What needs to be done
Your copy should match the entries below exactly, apart from the images.

(Source data)

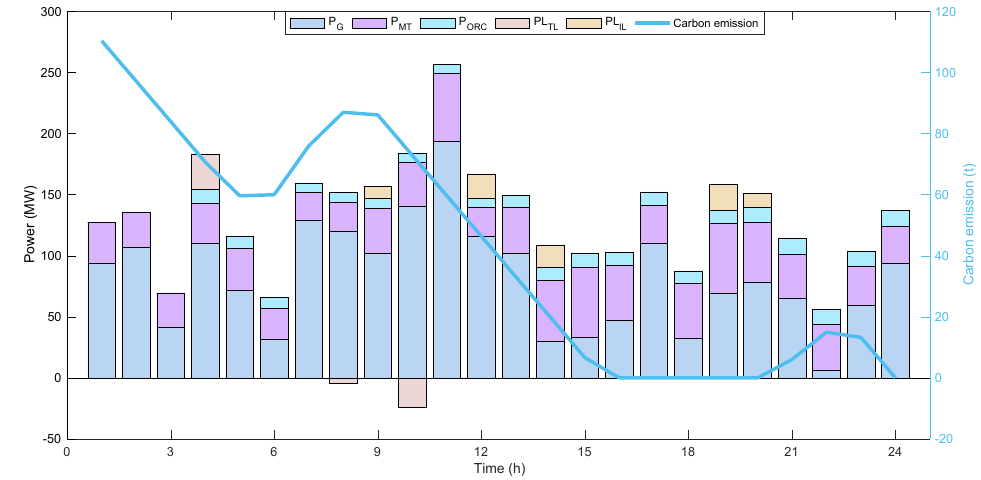
Figure 10. Power supply and consumption of the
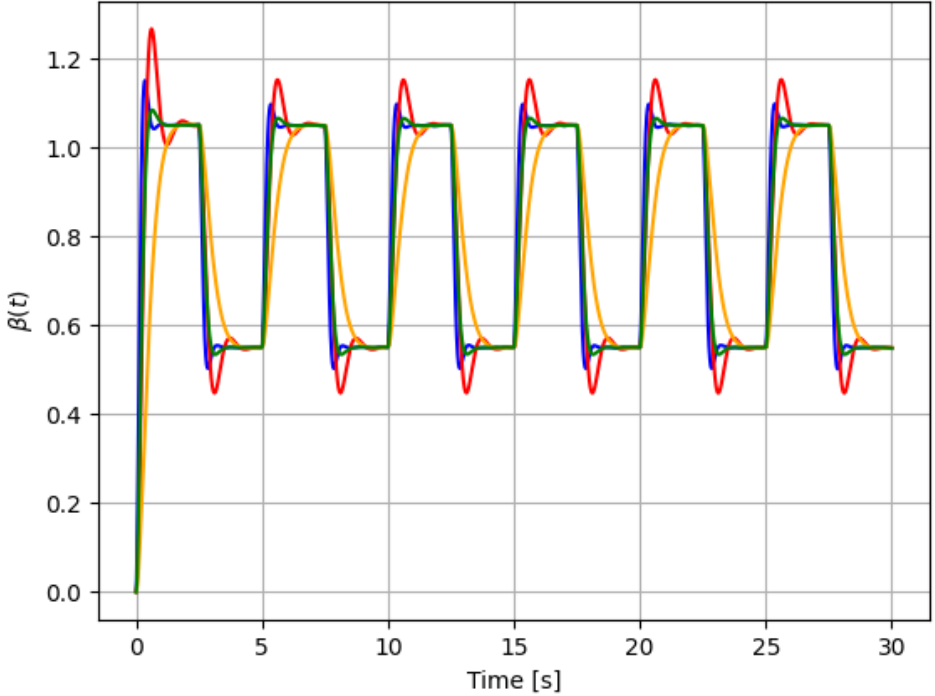
Figure 6. Pitch actuator responses to command in Figure 5: H (blue), F 1 (red), F 2 (orange), and F 3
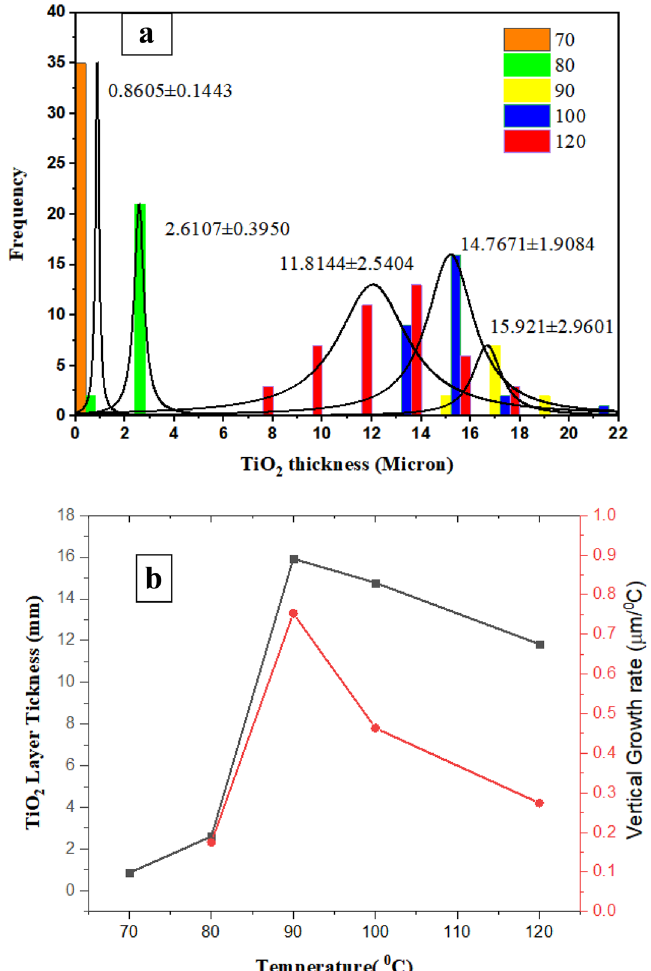
Figure 3. ( a ) The effect of temperature on ( a ) Histogram of TiO 2 layer thickness, ( b ) vertical growth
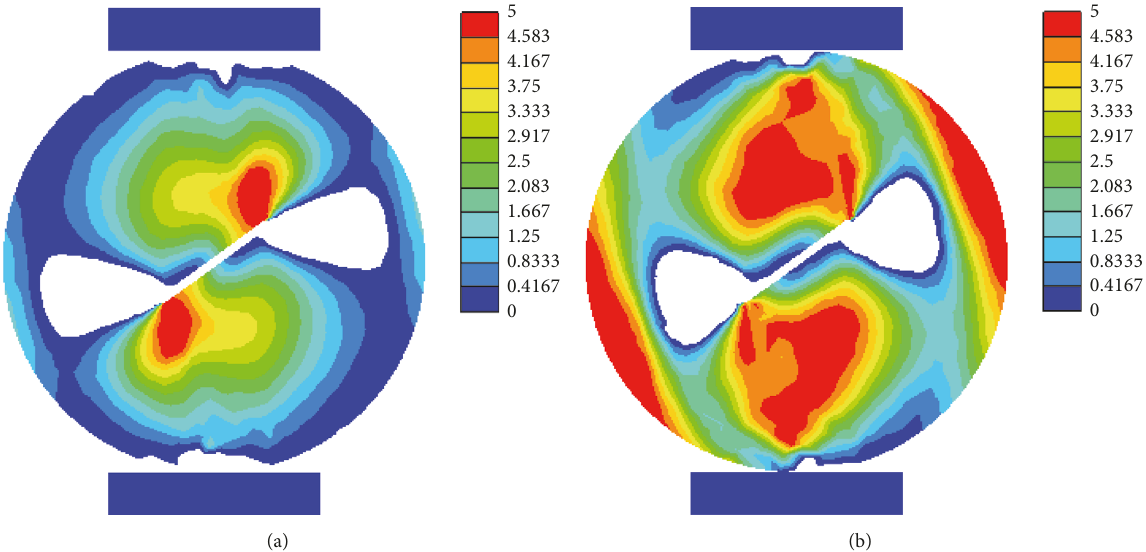
Figure 14: Distribution of the minimum principal stress (unit: MPa) for 𝛽 = 54 ∘ and 2𝑎 = 15 mm: (a) stage before wing cracks are inserted; (b) stage before secondary cracks are inserted.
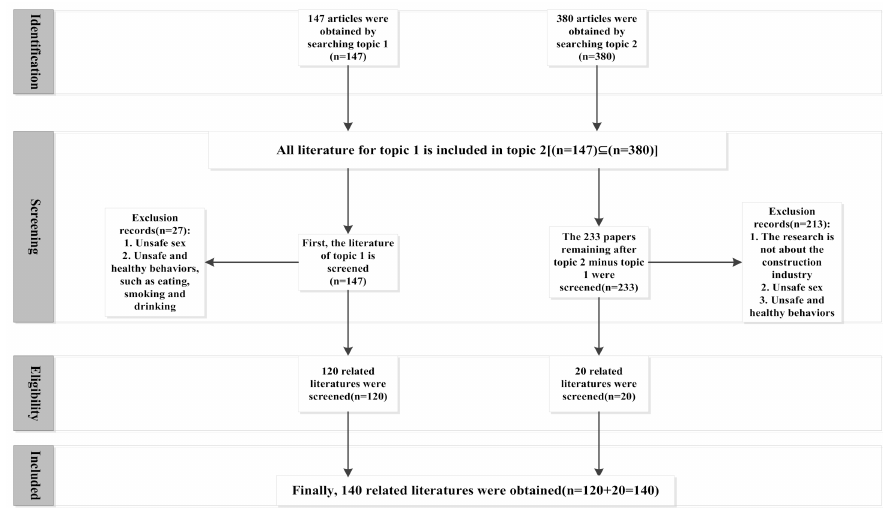
Figure 1. Flowchart of the systematic review process (PRISMA flow diagram).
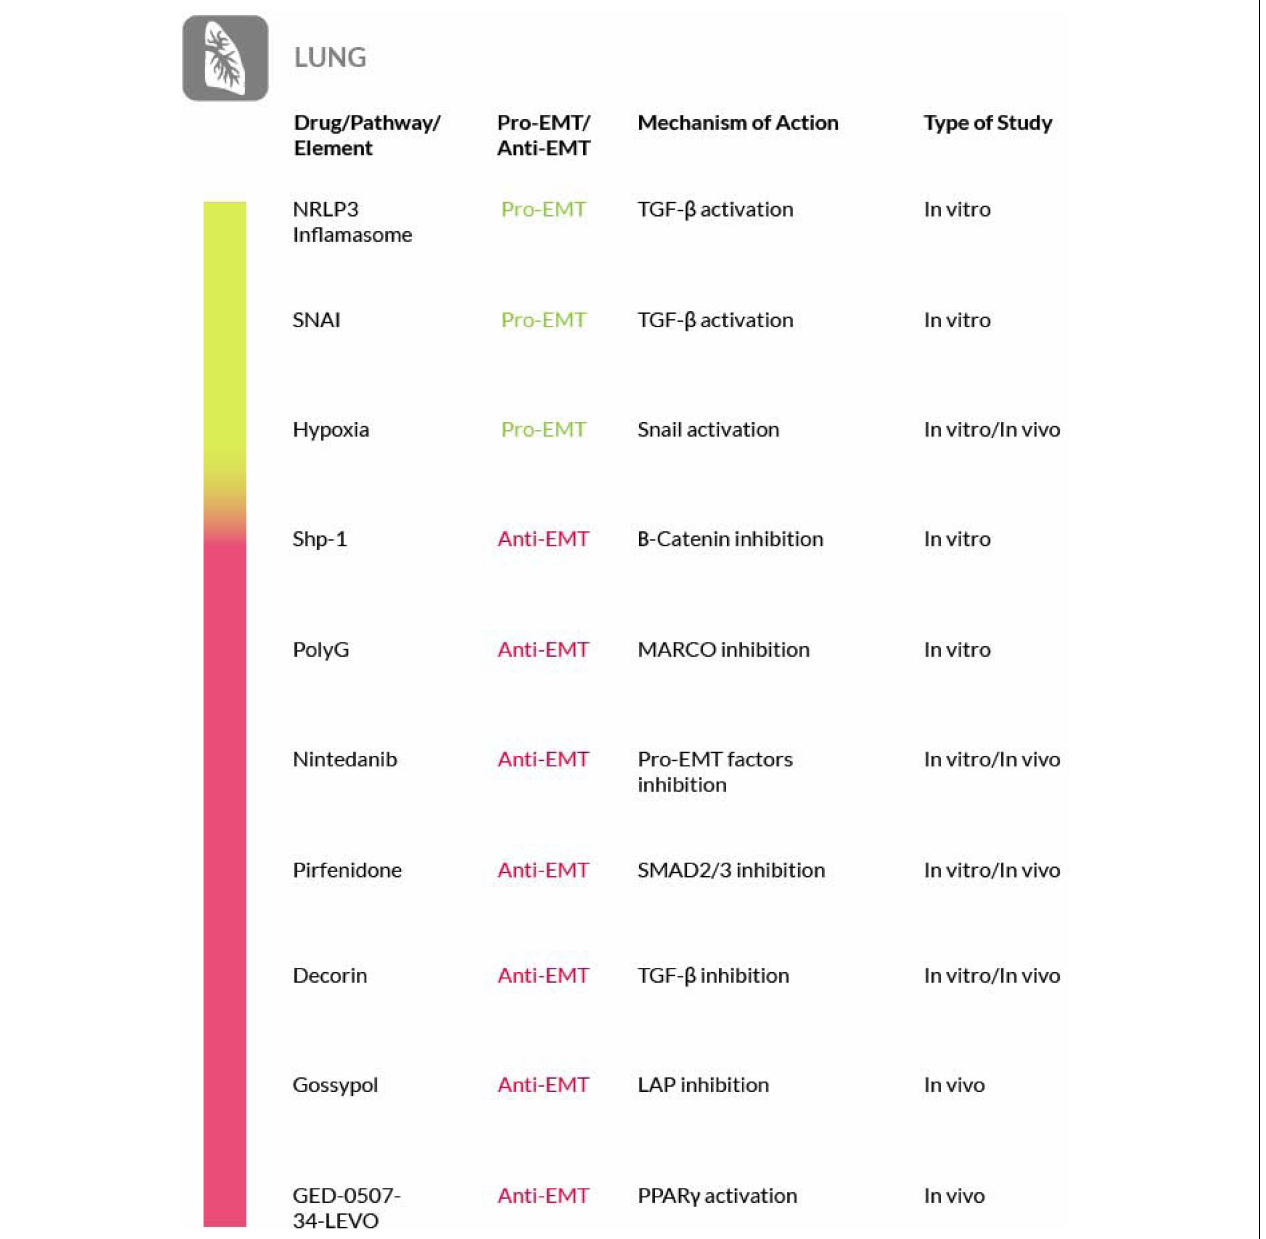
FIGURE 6 | Most relevant molecular mechanisms and possible drugs for the treatment of EMT in pulmonary fibrosis.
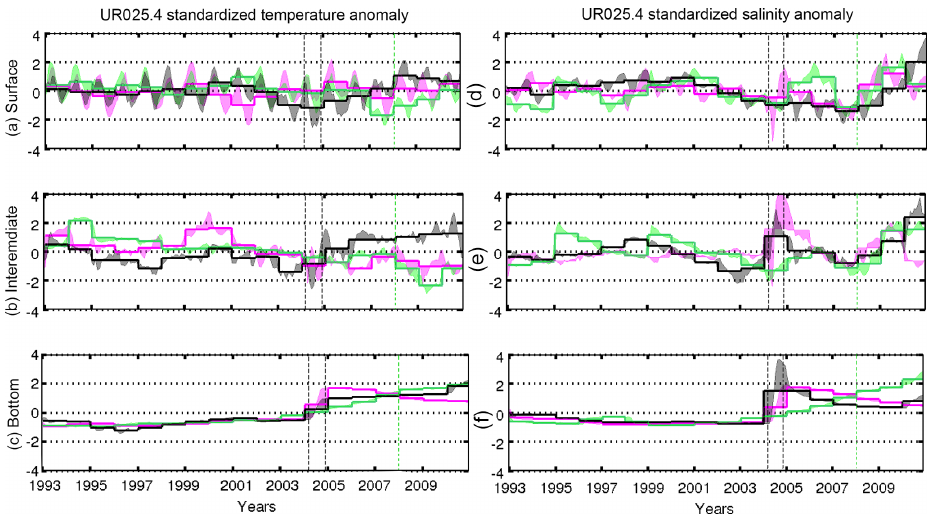
Figure 9. Same as Fig. 8 but for UR025.4; gray dashed lines show the periods of AABW formation in the Indian Ocean and Western Pacific sectors, while green dashed lines show the beginning of AABW formation in the Weddell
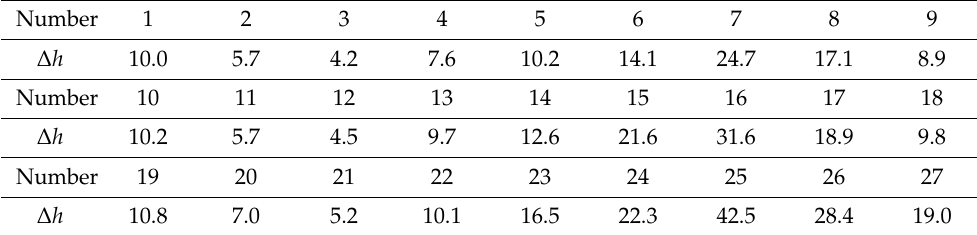
Table 3. Amount of change in the tip of the experimental abrasive grain ( µ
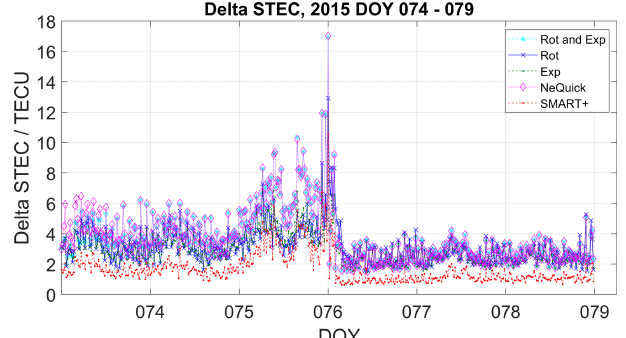
Figure 9. Plausibility check for the quiet period. (cid:49) STEC values versus time.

Answer box
Figure 10. Power supply and consumption of the
Figure 6. Pitch actuator responses to command in Figure 5: H (blue), F 1 (red), F 2 (orange), and F 3
Figure 3. ( a ) The effect of temperature on ( a ) Histogram of TiO 2 layer thickness, ( b ) vertical growth
Figure 14: Distribution of the minimum principal stress (unit: MPa) for 𝛽 = 54 ∘ and 2𝑎 = 15 mm: (a) stage before wing cracks are inserted; (b) stage before secondary cracks are inserted.
Figure 1. Flowchart of the systematic review process (PRISMA flow diagram).
FIGURE 6 | Most relevant molecular mechanisms and possible drugs for the treatment of EMT in pulmonary fibrosis.
Figure 9. Same as Fig. 8 but for UR025.4; gray dashed lines show the periods of AABW formation in the Indian Ocean and Western Pacific sectors, while green dashed lines show the beginning of AABW formation in the Weddell
Table 3. Amount of change in the tip of the experimental abrasive grain ( µ
Figure 9. Plausibility check for the quiet period. (cid:49) STEC values versus time.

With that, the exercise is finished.